Service integration chief pledges to break down barriers

1 May 14
A panel of experts convened to examine service integration is looking for examples of ‘can-do’ areas that are breaking down barriers, one of its leaders has said.

By Richard Johnstone | 1 May 2014

A panel of experts convened to examine service integration is looking for examples of ‘can-do’ areas that are breaking down barriers, one of its leaders has said.

Derek Myers

Speaking to Public Finance as the Service Transformation Challenge Panel issued its formal call for evidence, co-chair Derek Myers said it wanted to challenge both local government and Whitehall to address obstacles to service transformation.

Myers, the former chief of both the London boroughs Hammersmith & Fulham and Kensington & Chelsea, will lead the panel along with Newcastle City Council chief executive Pat Ritchie. It was established by Local Government Secretary Eric Pickles and Chief Secretary to the Treasury Danny Alexander last month to advise ministers on what is required both locally and nationally to increase the pace and scale of service integration and transformation. This will examine the lessons from schemes such as Community Budgets and the Troubled Families programmes.

Speaking to PF, Myers said it was a professional duty for all public service managers to make the best of available resources and these programmes, as well as technological changes, made it easier to do so in local areas.

‘What we’re looking for is areas that have seized those opportunities and created the sort of working environment where there’s less territorial protectiveness, where they’re thinking about how to join things up for the benefit of their local residents, where they’re committed to making the best use for reduced resources, and where there’s a sense of “can-do”,’ he said.

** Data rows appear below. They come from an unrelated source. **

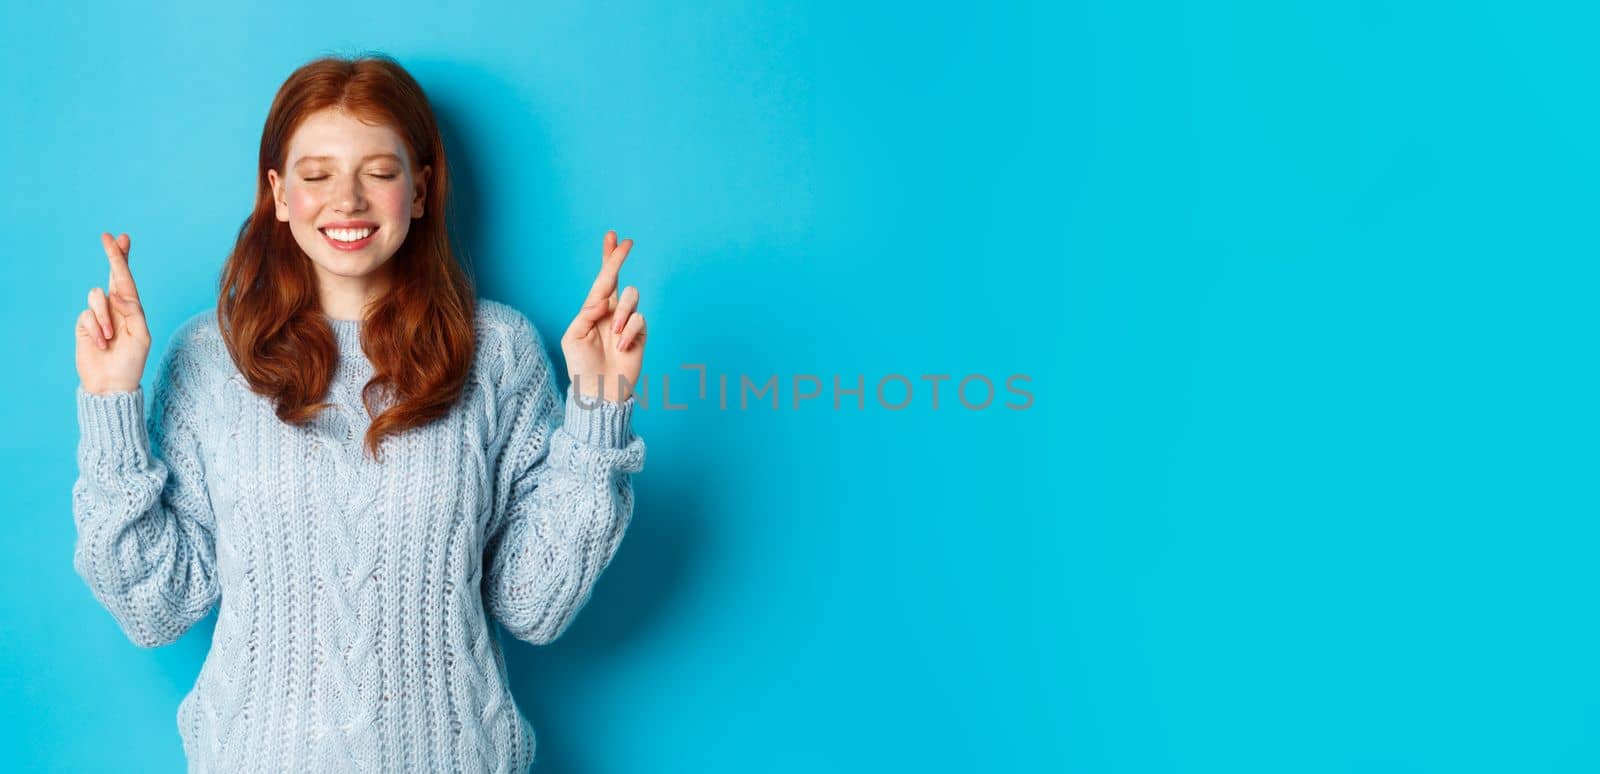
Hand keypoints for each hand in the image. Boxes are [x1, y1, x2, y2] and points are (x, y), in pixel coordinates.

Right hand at [75, 232, 152, 394]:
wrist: (111, 384)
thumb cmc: (131, 362)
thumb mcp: (141, 336)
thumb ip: (133, 312)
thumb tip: (117, 293)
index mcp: (132, 309)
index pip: (127, 280)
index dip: (124, 259)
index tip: (122, 237)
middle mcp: (115, 308)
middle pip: (112, 276)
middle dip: (113, 256)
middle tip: (109, 236)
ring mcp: (98, 315)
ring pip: (97, 296)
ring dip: (105, 318)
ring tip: (110, 338)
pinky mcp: (84, 325)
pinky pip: (86, 315)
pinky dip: (95, 329)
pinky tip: (101, 344)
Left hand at [561, 230, 645, 402]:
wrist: (600, 390)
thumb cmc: (581, 365)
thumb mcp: (573, 337)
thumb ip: (586, 314)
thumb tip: (604, 300)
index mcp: (593, 309)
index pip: (601, 279)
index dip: (608, 258)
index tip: (613, 237)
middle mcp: (611, 311)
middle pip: (618, 278)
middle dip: (619, 259)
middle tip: (627, 243)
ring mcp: (627, 322)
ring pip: (632, 298)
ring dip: (622, 314)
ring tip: (614, 335)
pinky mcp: (640, 334)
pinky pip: (639, 320)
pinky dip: (629, 333)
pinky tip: (622, 348)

‘We know there are all sorts of reasons why people find working across organisational boundaries complicated, but we’re absolutely satisfied there are good stories out there. We want to make sure those good stories are tested so we can separate the assertion from the evidence.’

The panel would challenge both public service providers such as councils, and central government, to find where changes were being hindered, and what further reforms were needed to focus services on local needs. Increased local coordination can improve services, reduce demand and reduce demand and avoid duplication, he added.

‘Our challenge to the sector is, if things are changing in one place, you’ll learn from that where it is appropriate and replicate that in a way that enables us all to move further and faster.

‘The second is the challenge back to government that says if only you’d stop this rule, or you’d make this funding stream join up, then actually it would be a lot easier to get on with these beneficial changes. That is essentially what we’re trying to do.’

It was likely the panel would come up with recommendations common to a number of service reform initiatives, as well as those specific to, for example, the Better Care Fund that requires joint working between local government and the NHS.

There will be some common elements wherever people are trying new approaches to problems and we will be able to draw certain themes out of that,’ he said.

‘There will be other things that are very particular – in the detail of health and social care integration there will be particular issue around information sharing, there will be particular issues around how the NHS tariff works. I would be very surprised if we didn’t get good, well thought through analysis that says this was acting as a disincentive in some circumstances to the sort of change that people want to make.’

He expected the government would be receptive to introducing further reforms as a result of the panel’s recommendations, which are expected in the autumn.

‘No-one’s going to give us a blank cheque, because Whitehall doesn’t know what we’re going to say yet, but nevertheless we’re absolutely satisfied that there’s a great willingness to learn from what the best are doing already, to help those of good will to go further and faster, and to be thoughtful in what government can do in order to aid that.

‘I don’t think it is willfulness of government that won’t make these changes, it is simply that no one has focused on this particular issue before and given policymakers the chance to think about whether they could change. This is often stuff that we just need to get into the civil service machine and get it focused on.’

The panel’s call for evidence runs until July 10, and is broken into six themes. These are: co production and service re-design; leadership; organisational culture and workforce; new delivery models; financial accountability and flexibility; and information sharing.

The panel was announced as part of series of statements last month, which also included a £410m fund for service integration.